The marijuana situation in the United States has grown complex. For decades, it was illegal at the state level in every state, and it was illegal at the federal level. Some states brought on medical marijuana exceptions, but recreational use was still illegal.
That’s been changing in the last few years, as legal recreational use now spreads across the United States. Marijuana is treated, in many ways, like alcohol. The sale is controlled and taxed, buyers have to be old enough, and illegal sales are still barred. But people can buy marijuana at dispensaries without a special license or a medical need.
Where does New York stand?
What makes this complicated is that, while New York is expected to embrace these legal marijuana rules, it has not done so yet. Medical use is allowed, but full legality does not exist.
It does, however, in nearby Vermont and Massachusetts. With just a bit further of a drive, New York residents can legally buy in places like Michigan or Maine.
While going to these places and buying marijuana is fine and legal, New York residents must note that it is still illegal in the state. They cannot buy it elsewhere and then bring it back into New York. The moment they do, it becomes illegal under New York law and they can be arrested. Simply saying that it was a legal purchase in Vermont or anywhere else does not make it legal to own everywhere.

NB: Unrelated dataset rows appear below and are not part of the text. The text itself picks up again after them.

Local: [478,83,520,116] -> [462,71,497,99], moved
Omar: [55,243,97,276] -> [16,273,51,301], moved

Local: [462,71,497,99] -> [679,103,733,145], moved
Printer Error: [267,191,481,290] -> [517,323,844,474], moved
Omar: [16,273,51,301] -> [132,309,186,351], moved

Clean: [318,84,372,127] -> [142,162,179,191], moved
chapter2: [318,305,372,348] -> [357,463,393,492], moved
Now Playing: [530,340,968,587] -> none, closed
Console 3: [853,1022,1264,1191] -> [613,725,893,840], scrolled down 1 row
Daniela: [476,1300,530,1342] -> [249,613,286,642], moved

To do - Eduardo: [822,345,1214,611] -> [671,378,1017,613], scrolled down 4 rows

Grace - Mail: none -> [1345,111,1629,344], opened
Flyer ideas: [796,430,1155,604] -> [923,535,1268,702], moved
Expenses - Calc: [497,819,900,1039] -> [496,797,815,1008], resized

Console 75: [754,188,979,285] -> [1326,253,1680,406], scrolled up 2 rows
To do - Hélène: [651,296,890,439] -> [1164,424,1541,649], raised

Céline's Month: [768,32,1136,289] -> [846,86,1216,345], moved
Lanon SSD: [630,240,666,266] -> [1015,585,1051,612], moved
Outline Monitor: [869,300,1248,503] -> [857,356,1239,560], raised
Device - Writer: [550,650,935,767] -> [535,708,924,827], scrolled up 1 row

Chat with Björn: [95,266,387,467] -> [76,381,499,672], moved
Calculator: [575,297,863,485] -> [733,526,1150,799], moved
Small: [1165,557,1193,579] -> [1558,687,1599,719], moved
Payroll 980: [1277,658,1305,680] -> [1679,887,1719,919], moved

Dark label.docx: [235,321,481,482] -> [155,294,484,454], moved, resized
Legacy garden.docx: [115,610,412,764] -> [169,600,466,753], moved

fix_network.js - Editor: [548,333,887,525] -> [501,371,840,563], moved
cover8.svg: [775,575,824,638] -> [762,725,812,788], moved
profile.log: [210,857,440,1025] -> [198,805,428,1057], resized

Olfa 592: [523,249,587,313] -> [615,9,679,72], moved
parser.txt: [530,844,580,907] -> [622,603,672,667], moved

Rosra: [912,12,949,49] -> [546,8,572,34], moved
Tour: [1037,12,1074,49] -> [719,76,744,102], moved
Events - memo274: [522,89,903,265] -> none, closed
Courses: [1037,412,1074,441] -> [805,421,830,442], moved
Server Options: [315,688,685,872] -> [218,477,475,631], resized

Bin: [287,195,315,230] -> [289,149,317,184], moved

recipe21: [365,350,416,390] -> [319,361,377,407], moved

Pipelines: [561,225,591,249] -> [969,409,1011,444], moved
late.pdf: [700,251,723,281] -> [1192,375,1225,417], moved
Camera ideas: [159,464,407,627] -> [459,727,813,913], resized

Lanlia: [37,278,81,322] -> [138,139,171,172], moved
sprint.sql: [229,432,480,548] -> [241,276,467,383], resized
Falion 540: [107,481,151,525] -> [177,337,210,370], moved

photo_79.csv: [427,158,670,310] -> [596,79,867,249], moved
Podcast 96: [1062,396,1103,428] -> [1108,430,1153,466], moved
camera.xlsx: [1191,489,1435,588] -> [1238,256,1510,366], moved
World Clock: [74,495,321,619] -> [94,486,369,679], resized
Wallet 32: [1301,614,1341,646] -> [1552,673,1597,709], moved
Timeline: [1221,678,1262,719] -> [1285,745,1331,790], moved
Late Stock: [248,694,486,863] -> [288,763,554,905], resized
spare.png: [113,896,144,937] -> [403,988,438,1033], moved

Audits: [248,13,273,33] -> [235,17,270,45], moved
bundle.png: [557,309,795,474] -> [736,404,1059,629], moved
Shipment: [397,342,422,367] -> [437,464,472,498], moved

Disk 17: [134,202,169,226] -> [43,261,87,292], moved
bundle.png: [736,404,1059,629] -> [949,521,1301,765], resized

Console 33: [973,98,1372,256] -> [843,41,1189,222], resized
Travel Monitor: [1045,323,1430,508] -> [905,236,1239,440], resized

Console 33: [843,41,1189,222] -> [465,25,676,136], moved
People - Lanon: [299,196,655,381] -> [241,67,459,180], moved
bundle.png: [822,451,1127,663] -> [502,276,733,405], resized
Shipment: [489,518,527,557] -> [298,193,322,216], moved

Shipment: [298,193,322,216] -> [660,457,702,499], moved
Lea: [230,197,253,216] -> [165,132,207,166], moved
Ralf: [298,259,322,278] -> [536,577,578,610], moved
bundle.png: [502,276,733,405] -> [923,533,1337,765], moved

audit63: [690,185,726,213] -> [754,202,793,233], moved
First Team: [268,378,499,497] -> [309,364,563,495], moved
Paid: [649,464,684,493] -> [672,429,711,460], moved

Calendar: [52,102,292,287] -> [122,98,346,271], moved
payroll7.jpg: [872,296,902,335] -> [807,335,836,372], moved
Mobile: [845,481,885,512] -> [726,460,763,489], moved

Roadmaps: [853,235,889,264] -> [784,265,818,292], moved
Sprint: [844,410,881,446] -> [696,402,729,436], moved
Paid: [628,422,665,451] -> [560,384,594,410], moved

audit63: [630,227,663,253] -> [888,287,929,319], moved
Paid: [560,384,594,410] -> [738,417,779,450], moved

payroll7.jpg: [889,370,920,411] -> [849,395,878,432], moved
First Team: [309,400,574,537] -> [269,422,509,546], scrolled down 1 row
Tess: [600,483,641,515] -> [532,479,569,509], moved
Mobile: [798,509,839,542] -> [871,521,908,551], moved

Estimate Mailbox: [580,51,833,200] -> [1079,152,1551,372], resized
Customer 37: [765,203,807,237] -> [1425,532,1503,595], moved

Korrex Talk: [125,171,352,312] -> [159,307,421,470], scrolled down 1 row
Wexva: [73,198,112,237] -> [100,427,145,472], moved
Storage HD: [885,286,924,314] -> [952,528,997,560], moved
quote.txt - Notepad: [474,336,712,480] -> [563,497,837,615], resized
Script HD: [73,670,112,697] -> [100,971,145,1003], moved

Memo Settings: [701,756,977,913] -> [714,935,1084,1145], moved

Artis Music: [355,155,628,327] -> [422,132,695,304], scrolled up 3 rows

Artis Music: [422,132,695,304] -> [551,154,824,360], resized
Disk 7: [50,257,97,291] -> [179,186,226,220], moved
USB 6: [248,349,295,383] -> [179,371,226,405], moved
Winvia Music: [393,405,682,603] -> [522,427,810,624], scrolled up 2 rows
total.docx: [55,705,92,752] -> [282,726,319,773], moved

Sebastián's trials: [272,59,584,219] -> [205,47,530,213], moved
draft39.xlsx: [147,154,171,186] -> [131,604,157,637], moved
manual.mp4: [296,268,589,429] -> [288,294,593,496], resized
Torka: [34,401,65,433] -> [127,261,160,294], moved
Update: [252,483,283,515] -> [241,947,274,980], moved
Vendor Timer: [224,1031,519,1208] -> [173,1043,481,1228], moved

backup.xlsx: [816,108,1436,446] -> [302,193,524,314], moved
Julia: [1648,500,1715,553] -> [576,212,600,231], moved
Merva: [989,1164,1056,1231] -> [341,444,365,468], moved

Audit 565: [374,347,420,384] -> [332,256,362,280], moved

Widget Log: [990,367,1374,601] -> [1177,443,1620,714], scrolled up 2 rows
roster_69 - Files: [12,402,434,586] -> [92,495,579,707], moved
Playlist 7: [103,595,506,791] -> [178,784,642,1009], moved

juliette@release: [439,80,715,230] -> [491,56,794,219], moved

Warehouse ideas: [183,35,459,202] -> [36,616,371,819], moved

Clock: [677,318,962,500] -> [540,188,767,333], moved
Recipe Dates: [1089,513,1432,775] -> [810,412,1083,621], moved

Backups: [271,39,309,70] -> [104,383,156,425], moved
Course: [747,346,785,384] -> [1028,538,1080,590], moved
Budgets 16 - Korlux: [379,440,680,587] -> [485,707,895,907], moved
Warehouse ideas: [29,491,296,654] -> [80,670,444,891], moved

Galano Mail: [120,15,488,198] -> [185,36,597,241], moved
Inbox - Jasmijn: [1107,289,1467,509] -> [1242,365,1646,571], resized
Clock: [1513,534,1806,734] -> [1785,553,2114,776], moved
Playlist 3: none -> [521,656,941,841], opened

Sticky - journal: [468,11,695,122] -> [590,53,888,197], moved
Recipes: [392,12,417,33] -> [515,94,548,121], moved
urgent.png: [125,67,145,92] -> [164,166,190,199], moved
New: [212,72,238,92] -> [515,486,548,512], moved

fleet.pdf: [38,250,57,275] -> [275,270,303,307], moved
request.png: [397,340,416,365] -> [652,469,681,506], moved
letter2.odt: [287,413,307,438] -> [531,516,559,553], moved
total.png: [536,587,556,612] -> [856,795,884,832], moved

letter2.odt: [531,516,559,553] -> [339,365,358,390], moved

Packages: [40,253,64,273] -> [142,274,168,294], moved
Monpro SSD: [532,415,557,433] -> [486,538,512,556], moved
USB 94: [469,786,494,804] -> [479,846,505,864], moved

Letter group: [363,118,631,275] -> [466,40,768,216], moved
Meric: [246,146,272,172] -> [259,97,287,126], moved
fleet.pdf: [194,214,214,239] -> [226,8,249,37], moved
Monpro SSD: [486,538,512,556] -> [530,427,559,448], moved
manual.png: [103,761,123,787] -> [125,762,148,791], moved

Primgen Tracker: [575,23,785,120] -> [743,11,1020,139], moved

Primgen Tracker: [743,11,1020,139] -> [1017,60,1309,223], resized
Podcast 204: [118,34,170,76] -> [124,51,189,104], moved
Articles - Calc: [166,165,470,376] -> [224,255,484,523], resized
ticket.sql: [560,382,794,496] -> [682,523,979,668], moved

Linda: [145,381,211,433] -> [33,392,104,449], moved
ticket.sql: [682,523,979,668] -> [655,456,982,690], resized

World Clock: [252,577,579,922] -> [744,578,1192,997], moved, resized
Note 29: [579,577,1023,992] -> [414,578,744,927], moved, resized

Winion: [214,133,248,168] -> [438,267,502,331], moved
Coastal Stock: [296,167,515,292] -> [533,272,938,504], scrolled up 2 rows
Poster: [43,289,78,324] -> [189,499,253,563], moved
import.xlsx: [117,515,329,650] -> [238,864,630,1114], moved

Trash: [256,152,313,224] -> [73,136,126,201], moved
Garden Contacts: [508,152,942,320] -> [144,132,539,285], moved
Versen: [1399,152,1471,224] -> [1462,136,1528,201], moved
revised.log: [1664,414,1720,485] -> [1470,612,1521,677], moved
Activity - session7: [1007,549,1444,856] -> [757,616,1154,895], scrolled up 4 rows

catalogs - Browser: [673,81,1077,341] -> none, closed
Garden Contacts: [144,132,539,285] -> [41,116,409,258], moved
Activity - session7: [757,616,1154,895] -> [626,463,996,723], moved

Plus, crossing state lines is still problematic since marijuana is illegal at the federal level. Driving across the border to buy it could open a New York resident up to serious criminal charges.
What are your options?
It’s easy to see how these different laws could create confusion and accidental lawbreaking. If you assume that you made a legal purchase and it’s no problem to come home to New York, you could get arrested without ever knowing you did anything wrong. At times like these, it is crucial to understand your legal options.